Task instructions
Can you return the records below exactly as they stand, but only from the first line through the one with "left shoulder: (225, 229)"?

**** Exercise input ****

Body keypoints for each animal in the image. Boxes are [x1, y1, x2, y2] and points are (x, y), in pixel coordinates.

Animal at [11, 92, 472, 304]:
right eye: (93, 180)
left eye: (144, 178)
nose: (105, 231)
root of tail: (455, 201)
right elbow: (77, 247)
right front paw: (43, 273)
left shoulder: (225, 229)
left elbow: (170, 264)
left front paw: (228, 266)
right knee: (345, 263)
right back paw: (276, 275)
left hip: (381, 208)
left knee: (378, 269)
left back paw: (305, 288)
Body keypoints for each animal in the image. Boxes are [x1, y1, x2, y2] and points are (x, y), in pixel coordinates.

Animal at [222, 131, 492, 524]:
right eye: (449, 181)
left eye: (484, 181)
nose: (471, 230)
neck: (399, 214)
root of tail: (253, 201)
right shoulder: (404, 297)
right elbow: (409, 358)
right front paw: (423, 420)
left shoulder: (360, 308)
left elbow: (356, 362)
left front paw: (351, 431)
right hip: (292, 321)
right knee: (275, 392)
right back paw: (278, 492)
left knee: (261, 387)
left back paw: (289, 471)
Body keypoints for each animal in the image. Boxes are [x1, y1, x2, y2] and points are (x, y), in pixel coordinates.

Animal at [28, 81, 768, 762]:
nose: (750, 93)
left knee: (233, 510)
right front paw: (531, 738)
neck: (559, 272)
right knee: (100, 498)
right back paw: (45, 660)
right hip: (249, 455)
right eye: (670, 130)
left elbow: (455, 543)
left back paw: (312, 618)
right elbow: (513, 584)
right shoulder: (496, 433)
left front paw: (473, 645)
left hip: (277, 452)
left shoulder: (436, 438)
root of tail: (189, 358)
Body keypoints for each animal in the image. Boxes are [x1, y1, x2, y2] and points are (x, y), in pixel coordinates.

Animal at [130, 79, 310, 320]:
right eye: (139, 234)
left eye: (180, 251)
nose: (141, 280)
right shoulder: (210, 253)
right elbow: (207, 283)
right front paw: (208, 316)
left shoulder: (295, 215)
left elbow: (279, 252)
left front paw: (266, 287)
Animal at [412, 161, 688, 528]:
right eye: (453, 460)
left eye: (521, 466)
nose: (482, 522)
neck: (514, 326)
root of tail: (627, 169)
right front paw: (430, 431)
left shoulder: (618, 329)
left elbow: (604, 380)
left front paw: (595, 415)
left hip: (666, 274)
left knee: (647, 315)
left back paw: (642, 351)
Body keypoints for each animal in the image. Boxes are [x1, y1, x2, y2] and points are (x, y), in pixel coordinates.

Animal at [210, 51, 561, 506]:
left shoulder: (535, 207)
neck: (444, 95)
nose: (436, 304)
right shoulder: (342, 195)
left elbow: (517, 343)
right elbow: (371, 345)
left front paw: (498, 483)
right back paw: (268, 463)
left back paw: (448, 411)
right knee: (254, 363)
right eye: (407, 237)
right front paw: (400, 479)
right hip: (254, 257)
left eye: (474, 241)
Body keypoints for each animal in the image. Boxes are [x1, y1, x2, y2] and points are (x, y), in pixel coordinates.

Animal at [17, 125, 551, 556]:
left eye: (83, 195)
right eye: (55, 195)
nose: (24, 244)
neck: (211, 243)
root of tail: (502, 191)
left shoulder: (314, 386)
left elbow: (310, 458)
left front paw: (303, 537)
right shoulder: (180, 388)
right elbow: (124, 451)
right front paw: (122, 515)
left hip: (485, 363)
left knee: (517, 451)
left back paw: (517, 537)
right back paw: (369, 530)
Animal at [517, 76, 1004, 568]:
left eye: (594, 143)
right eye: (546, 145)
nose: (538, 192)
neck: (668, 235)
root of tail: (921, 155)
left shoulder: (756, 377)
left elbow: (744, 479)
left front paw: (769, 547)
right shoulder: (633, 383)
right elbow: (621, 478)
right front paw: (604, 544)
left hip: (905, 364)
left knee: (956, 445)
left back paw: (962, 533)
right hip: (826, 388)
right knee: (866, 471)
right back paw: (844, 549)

****

Exercise answer
Body keypoints for each animal in the image. Boxes are [x1, y1, x2, y2] and points are (x, y), in pixel coordinates.

Animal at [11, 92, 472, 304]:
right eye: (93, 180)
left eye: (144, 178)
nose: (105, 231)
root of tail: (455, 201)
right elbow: (77, 247)
right front paw: (43, 273)
left shoulder: (225, 229)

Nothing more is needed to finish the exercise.